Re: Computer on wireless cannot log onto domain but if i change

rsander · ‎01-12-2011

I have an XP machine that can not log onto a 2003 domain with the a certain name. I have narrowed it down to the name and on wireless. If i put this on the wire it works fine and if i change the name it works fine on wireless. Due to our naming convention this machine needs to be named this and i can not change it. I have included the debug log but i can not make heads or tails of it. Has anyone else had similar problems and what did you do to resolve it?

Stephen Rodriguez · ‎01-12-2011

From the debug:

Jan 12 11:08:46.501: 00:26:82:a4:65:15 Processing Access-Reject for mobile 00:26:82:a4:65:15

The AAA server rejected the client for some reason. Please check the logs of the AAA and see why it failed the client.

Why it works when you change the name of the machine, that is a good question. The two may be related.

Cheers,

Steve

Please remember to rate helpful posts

HTH,
Steve

------------------------------------------------------------------------------------------------
Please remember to rate useful posts, and mark questions as answered

rsander · ‎01-12-2011

Thank you for the response!

I am by no means an avid ACS user but when I look in the ACS at the failed authentication it shows "External DB user invalid or bad password". Is this the log you are referring to? When trying to look up any information on this error all i get is to check the config of the supplicant. I know this machine works if i change the name or plug it into the wire so i know the config is good.
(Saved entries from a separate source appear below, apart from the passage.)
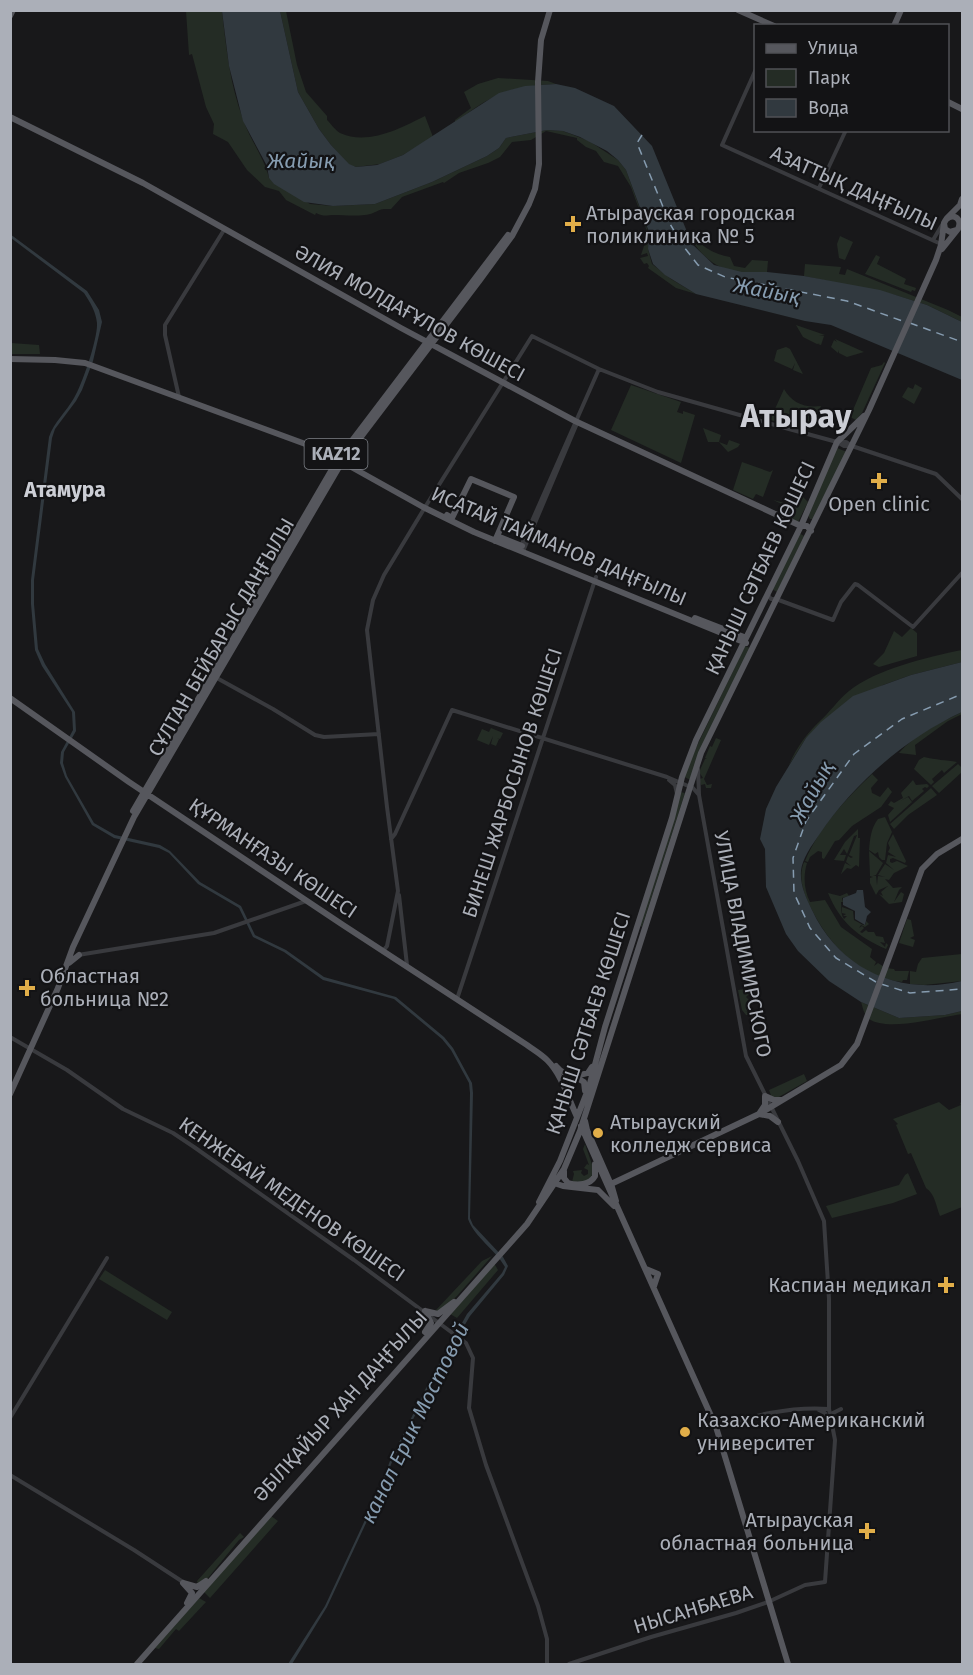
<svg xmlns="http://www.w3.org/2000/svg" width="973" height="1675" font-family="'Fira Sans',sans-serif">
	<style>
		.green { fill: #242c25 }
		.water { fill: #31393f }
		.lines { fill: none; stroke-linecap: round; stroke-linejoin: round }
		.ferry { stroke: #869cb0; stroke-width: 1.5; stroke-dasharray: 8 6; stroke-linecap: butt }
		.minor { stroke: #393a3e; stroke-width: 4 }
		.major { stroke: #56575d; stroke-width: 6 }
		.poi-dot { fill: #e1ae49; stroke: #131315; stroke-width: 2 }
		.labels { text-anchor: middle; stroke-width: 4.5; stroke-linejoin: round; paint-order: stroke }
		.shield { fill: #131315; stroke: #7d8087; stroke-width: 1.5 }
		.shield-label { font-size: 18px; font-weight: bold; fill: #abafb8 }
		.street-label { font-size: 20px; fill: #abafb8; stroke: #131315 }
		.poi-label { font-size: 20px; fill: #abafb8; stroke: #131315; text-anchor: start }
		.water-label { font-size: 21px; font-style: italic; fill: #869cb0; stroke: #131315 }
		.neighbourhood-label { font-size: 21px; font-weight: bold; fill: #ccced5; stroke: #131315 }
		.town-label { font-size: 32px; font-weight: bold; fill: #ccced5; stroke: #131315 }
	</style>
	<rect width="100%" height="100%" fill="#18181a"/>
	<!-- green -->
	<path class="green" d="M186,11H222C226,47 230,85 243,119C250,140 264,157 269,178L310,204L333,206L375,204L432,182L487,156L499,148L506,138L547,130L563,131L589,141L618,160L626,170L648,231V249L652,264L671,279L696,294L676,288L648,268L649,266L647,263L644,264L640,258L648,256L647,253L641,255L648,234L631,187L618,166L604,162L596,151L586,147L577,140V138L546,131L531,140L512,142L500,157L488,163L459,173L444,183L443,182L402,197L391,209C380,209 382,209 373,213C364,217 344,215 334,215C327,215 324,217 316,213L315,215L286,200L279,191L265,187L247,170L228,142L213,134L214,124L206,107L192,54L189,55Z
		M280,11H286L297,65L306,92L327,116V120C331,124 335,130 340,133C368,146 401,128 425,116L433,137L403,155L380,164L356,167L349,165L331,145L319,129L298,92Z
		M498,78L548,81L556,84C507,87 494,93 455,123V120L471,108L464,92L478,84Z
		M683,226C695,241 710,254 730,257L734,266L745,268L752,260L768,261L767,272C724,277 703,263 683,226Z
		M840,236L853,242L845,260L839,258L837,244Z
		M876,255L880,257L877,264L906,279L904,284L916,288L915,291L912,290L911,292L865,274Z
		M805,264L841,267L839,274L845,275L847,269L948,310L962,317V322L927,305L895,295L804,276Z
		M796,325L825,335L819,336H824L821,345L818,344L821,343L817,344L803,337Z
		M835,339L864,352L847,357L839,353V350L838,353L831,347L834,340L837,342Z
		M11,343L39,345L40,354H11Z
		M786,347L790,349L803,374L793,370L795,363L792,369L774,361L777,350Z
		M884,362L885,363L862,413L856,420L850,417L871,368L882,365Z
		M915,384L922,388L914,404L902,397L908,387L913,389Z
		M631,385L681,402L677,412L683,414V411L695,415L681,463L611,430Z
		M784,389C792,403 804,408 821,406L811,429L808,430L770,420Z
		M703,428L721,435L719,442L727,445L729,440L740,444L738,447L728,452L719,442H708Z
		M837,448L847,452L813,519H810L808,515Z
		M742,462L770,472L773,470L763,497L756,494L753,499L733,490Z
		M789,494L802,499L803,497L808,502L798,522L782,514L784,505L773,500L785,503Z
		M799,533L804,536L777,592L772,589Z
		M911,628L917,633V656L879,667L873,664L884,653L894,631L902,637Z
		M745,646L750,648L691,780L684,777L693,754Z
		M962,650V662L911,675L883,685L806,738L789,765C796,748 808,732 820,721C829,713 838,700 849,691C876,669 928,657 962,650Z
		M962,712V714L948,721L915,745L916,755L899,753C914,735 941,722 962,712Z
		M491,728L503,733L500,739L497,738L499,739L496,746L491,744L493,736L489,745L477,740L482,729L489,732Z
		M716,738L721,740L704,779L707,785L712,784L711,788H706L705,784L701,785L699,779L703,778L699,772L705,759H707L705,758L710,746L712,747Z
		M924,757C936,760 946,760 957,762L944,773L942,770L932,779L934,782L931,785L914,769L919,760Z
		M958,764L962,768V772L939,793L932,786Z
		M872,774L878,780L871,788L872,793L880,797L888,787L892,792L881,807L852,826L839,840L835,841L824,859L822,858V852L818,851L810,857L808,862L805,861C820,826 845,800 872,774Z
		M913,780L916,785L927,784L929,786L927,788L925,787L922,789L924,791L912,801L909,796L900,801L908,797L912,802L890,822L888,815L894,808L888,805L891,801L894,803L903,798L901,793Z
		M931,788L937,795L908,815L894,829L890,824Z
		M680,792L685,793L642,927L639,925Z
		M885,817L892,832L887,843L885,860H882L879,857L878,852L875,854L869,850C870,839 871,828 878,819Z
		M858,829V838H860L859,867L856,865L851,869L847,868L841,874L845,863L851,866L846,862L848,856L851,858L853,857L849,855L857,835L854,836L847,854L844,849L840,855H846L844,861L834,860L845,842Z
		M893,834L906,861L905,863L893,858L890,859V862L892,863L897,861L908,866L894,873L889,880L885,879L893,888L902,887L899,890L894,902L901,892L904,894L902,902L889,904L879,894L883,896L881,892L888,886L879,890L876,895L870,883V878L873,877L870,876L869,851L883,863L876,875H873L876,876L877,885L878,876L885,877L878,875L885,864L894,870L886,863L888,855L896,857L888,852L890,848L888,843Z
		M804,862L807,863C803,876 804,890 810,902L825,900L841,927L872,949L870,957L876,962L874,966L878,963L886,968L894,969L895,971H909L907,980H903L902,982C859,977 828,944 810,906C803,892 798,877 804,862Z
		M828,893L840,896L847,893L849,896L842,898L843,902H841C842,909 840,913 844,919L847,916H843L846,914L842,913V907L853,911L854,920L863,925L866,924V921L869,924L865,927L861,925L859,928L862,926L864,928L860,932L862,933L866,930L868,932H874L876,936L883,937L885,943L880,942L885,947L886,943L888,945L886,949C858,937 840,922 828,893Z
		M907,919L911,920L914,936L910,938L915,940L913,947L899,943Z
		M962,954V981L924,985L910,984V971L916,972L918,964L922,958Z
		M753,988L755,995L749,994L746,997L749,1000L751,1010L745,1012L758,1010L759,1013L755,1015H746L742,1010L738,990Z
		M861,1002L899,1018L945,1015L962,1011V1014C940,1017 888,1032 869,1019C864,1015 863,1008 861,1002Z
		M804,1074L807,1081L777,1098H772L769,1090Z
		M939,1102L949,1110L961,1105L960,1103L962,1102V1207L940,1216C936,1206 935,1194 926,1188L911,1153L908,1154L896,1125L898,1124L893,1119Z
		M585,1144L595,1173L588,1182H572L574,1174L573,1171L582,1170L581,1173L584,1176L588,1174V1170L584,1168L587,1164L589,1165L583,1149Z
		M908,1173L917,1194L893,1203L832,1218L826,1206L899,1185L905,1175Z
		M492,1256L457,1296L438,1313L436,1310L482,1261Z
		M494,1263L498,1270L457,1318L450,1314Z
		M105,1270L172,1312L167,1320L99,1279Z
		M271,1516L278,1521L210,1598L204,1592Z
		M240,1533L244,1537L239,1540L208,1578L198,1586L197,1581Z
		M199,1598L206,1602L179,1631L176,1629L159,1649L155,1648Z"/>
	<!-- water -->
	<path class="water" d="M222,11H280L298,92L319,129L331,145L349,164L356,167L377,165L403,155L499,93L525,86L556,84L575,88L614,106L652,146L692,244L714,265L742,272H767L804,276L880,290L927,305L962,322V380L831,325L805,321L696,294L665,275L653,264L648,249L649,232L626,170L618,160L607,151L580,137L563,131L547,130L506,138L499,148L487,156L432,182L375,204L333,206L304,202L274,184L269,178L267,166L243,121L229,66Z
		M10,234L87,291L99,310L102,322L93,361L82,390L76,401L55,429L52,438L34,580V604L38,649L45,664L75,712L76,731L64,752L63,763L67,776L94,823L115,835L160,845L170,851L200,882L241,906L255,935L286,950L324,977L396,997L444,1037L453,1048L472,1083L473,1093L470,1218L473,1225L503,1257L508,1266L504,1275L470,1316L431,1383L392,1462L380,1493L327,1607L292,1664H288L325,1606L378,1492L390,1461L429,1382L467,1314L502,1273L505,1267C495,1249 475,1238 468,1219L470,1093L469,1083L451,1050L442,1039L394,999L323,980L284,952L253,937L239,908L198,884L169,853L159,848L114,838L92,825L65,777L60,763L61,752L73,730L72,712L42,666L35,650L31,604V580L49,437C54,422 66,412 74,398C82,385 98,338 97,323C96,312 90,302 84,293L11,238Z
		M962,662V712C906,738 854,783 819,835C812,845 802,859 801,871C800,886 806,897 812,910C840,970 900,996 962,981V1011L945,1015L899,1018L861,1002L829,981L798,951L786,934L766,887L765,849L760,839L766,809L776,787L806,738L821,722L853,696L911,675Z
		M857,890H863L865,907L871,912L867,916L865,925L855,919V911L843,905V898L856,893Z"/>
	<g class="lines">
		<!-- ferry -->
		<path class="ferry" d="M642,135L637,143L670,224L684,247L698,265L725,277L847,301L905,322
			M910,323L962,342
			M876,982L836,958L810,928L794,893L793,858L806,821L854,754L902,719L962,694
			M881,984L910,993L962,989"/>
		<!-- minor -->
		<path class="minor" d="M756,69L722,145L941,244
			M819,188L846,130
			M933,240L942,225
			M179,397L165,335V325L224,230
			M852,446L936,474L962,499
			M521,546L599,369
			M524,549L578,421
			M767,594L771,599H776L833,620L841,602L855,584L858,585L913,627L962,573
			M215,677L273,709L315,735L324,737L379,734
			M669,780L675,785L677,794
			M391,839L395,834L452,710L667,777L693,788L699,795
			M399,895L407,965
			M383,951L387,946L398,891L387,807L367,630L373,600L384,575L427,504L532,336L599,369L658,392L789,429L837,442H846L852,446H844L837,442
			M78,955L214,933L306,901
			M457,999L596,577
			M10,1037L67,1070L123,1109L173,1133L194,1147L354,1260L466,1343L473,1358L469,1408L486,1465L538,1606L547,1639V1664
			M819,1410L825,1413L831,1427
			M832,1417L833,1413L841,1409
			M10,1418L107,1258
			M715,1427C753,1416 789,1406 829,1409
			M10,1475L134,1550L183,1582
			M569,1664L651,1637L736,1613L768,1602L805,1585L825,1582L835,1440L829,1409V1299L824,1221L798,1161L746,1056L699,795L698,769"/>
		<!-- major -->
		<path class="major" d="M738,10L774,26
			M10,16L13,10
			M894,26L901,10
			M948,102L962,109
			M10,117L143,183L401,328L575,421L801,526H807L811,531
			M947,218L960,205L962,199
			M942,249L958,229C964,217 949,211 944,223L945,229L950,232L957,230
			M10,359L55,360L85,363L319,449L423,507L474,532L746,643
			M447,515L452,518L471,479L514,497L495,541
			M497,536L522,546
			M695,618L744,637
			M10,698L129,782L343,925L527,1045C534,1050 541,1054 547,1060C562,1075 568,1098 577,1117
			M133,811L338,459L508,235
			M69,963L79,955
			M556,1066C564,1076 576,1077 588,1073L592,1067
			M567,1092L569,1083L577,1078L584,1082L585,1091
			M10,1094L58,988L73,947L134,817L342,462L480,280L512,236L529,204L535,189L539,164L538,82L541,40L550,10
			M585,1121L587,1130L612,1187L616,1201
			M778,1122L770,1116L759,1114L765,1105V1096L774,1100H782
			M581,1126L716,1427L788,1664
			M564,1171V1178L568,1183C578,1186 590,1185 595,1176V1164
			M554,1183L563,1186L598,1190L614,1206
			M611,1184L759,1114L841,1065L857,1044L922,869L937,854L962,839
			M539,1202L560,1161L589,1087L605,1027L672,818L682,777L696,740L801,526L837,442L864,416
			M646,1269L658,1274L654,1286
			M425,1311L431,1323L425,1332
			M425,1311L438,1314L454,1302
			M713,1418L720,1422L729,1423
			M183,1583L197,1587L206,1581
			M183,1583L192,1593L187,1603
			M137,1664L527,1224L564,1169L580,1131L701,753L869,410L936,260L941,245L944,223"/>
	</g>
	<!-- markers -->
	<g class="poi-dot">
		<path d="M570 215h6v6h6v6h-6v6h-6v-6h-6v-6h6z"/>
		<path d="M876 472h6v6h6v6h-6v6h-6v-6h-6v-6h6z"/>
		<path d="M24 979h6v6h6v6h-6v6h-6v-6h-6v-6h6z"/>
		<circle cx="598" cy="1133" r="6"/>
		<path d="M943 1276h6v6h6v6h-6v6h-6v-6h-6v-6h6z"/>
		<circle cx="685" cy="1432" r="6"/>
		<path d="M864 1522h6v6h6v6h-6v6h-6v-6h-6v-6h6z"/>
	</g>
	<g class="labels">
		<!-- shield labels -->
		<rect class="shield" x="304.5" y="439" width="63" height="30" rx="4.5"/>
		<g class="shield-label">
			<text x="336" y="460">KAZ12</text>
		</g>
		<!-- street labels -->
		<g class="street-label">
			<text transform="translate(854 188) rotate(24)" y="7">АЗАТТЫҚ ДАҢҒЫЛЫ</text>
			<text transform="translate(410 313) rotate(29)" y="7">ӘЛИЯ МОЛДАҒҰЛОВ КӨШЕСІ</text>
			<text transform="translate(559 546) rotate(23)" y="7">ИСАТАЙ ТАЙМАНОВ ДАҢҒЫЛЫ</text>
			<text transform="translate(760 568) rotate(-65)" y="7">ҚАНЫШ СӘТБАЕВ КӨШЕСІ</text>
			<text transform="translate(221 637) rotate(-60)" y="7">СҰЛТАН БЕЙБАРЫС ДАҢҒЫЛЫ</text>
			<text transform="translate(512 783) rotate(-72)" y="7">БИНЕШ ЖАРБОСЫНОВ КӨШЕСІ</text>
			<text transform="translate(273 858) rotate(34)" y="7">ҚҰРМАНҒАЗЫ КӨШЕСІ</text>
			<text transform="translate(743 944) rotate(79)" y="7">УЛИЦА ВЛАДИМИРСКОГО</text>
			<text transform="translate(588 1023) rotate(-72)" y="7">ҚАНЫШ СӘТБАЕВ КӨШЕСІ</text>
			<text transform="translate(292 1199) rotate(35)" y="7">КЕНЖЕБАЙ МЕДЕНОВ КӨШЕСІ</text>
			<text transform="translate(340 1406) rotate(-48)" y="7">ӘБІЛҚАЙЫР ХАН ДАҢҒЫЛЫ</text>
			<text transform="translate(693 1609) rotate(-17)" y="7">НЫСАНБАЕВА</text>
		</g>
		<!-- poi labels -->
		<g class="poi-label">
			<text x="586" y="220">Атырауская городская<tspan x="586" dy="23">поликлиника № 5</tspan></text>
			<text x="879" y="511" text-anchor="middle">Open clinic</text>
			<text x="40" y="983">Областная<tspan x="40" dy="23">больница №2</tspan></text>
			<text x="610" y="1129">Атырауский<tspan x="610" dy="23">колледж сервиса</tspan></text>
			<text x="932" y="1292" text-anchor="end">Каспиан медикал</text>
			<text x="697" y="1427">Казахско-Американский<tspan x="697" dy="23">университет</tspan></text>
			<text x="854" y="1527" text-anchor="end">Атырауская<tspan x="854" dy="23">областная больница</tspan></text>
		</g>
		<!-- water labels -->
		<g class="water-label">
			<text x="301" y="168">Жайық</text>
			<text transform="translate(767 291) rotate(11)" y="7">Жайық</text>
			<text transform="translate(812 792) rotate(-61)" y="7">Жайық</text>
			<text transform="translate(415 1423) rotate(-64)" y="7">канал Ерик Мостовой</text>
		</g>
		<!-- neighbourhood labels -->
		<g class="neighbourhood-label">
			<text x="65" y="497">Атамура</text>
		</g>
		<!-- town labels -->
		<g class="town-label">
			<text x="796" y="427">Атырау</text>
		</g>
	</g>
	<!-- border -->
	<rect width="973" height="1675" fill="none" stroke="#abafb8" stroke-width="24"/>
	<!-- legend -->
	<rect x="754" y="24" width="195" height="108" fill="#131315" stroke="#505156" stroke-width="1.5"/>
	<rect x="766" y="44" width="30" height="9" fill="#56575d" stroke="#505156" stroke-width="1.5"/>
	<text x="808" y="54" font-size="18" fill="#abafb8">Улица</text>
	<rect x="766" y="69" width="30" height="18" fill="#242c25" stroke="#505156" stroke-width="1.5"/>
	<text x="808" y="84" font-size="18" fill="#abafb8">Парк</text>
	<rect x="766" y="99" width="30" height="18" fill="#31393f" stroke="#505156" stroke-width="1.5"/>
	<text x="808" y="114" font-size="18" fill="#abafb8">Вода</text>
</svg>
Stephen Rodriguez · ‎01-12-2011

Take a look at the wireless config on that client. Do you have the Machine authentication configured? I'd try toggling that setting.

When you see the External DB error, there are a couple of things it could be:

1.) truly a bad password

2.) ACS hasn't been told what directory to check on non-internal accounts

3.) Windows using the cached credentials, with a non-domain login to the profile

Cheers,

Steve

Please remember to rate helpful posts

HTH,
Steve

------------------------------------------------------------------------------------------------
Please remember to rate useful posts, and mark questions as answered

rsander · ‎01-13-2011

That is the part that gets sticky with me.

1.) truly a bad password

if this was the case then changing the name would still render the computer useless wouldn't it? In this scenario if i change the computer name the wireless works fine so i would assume the certificate is installed correctly.

2.) ACS hasn't been told what directory to check on non-internal accounts

this is an internal computer and again changing the name works fine changing it from xx-xx-ms20 to xx-xx-ms33 allows it work fine. I choose 33 because the last computer in that lab is 32.

3.) Windows using the cached credentials, with a non-domain login to the profile

i can not even log in as it says "domain not available"

There is no where that ACS or WCS stores a computer name as disabled or something like that is there? I see a disabled list in ACS but nothing is in there but i was curious if there was as super secret hiding place Cisco put in that i cant seem to find.

also thank you for all your help.

Stephen Rodriguez · ‎01-13-2011

No, there is no where the the WLC/WCS holds the username, at least not to proxy the authentication with. In ACS, there would be the dynamic user mapping, but the error message is showing that there should be a AD check happening.

The truly odd thing to me, is that when you change the machine name it works. IMO, that would point at something in the machine account in AD.

Cheers,

Steve

Please remember to rate helpful posts

HTH,
Steve

------------------------------------------------------------------------------------------------
Please remember to rate useful posts, and mark questions as answered

Computer on wireless cannot log onto domain but if i change name it works.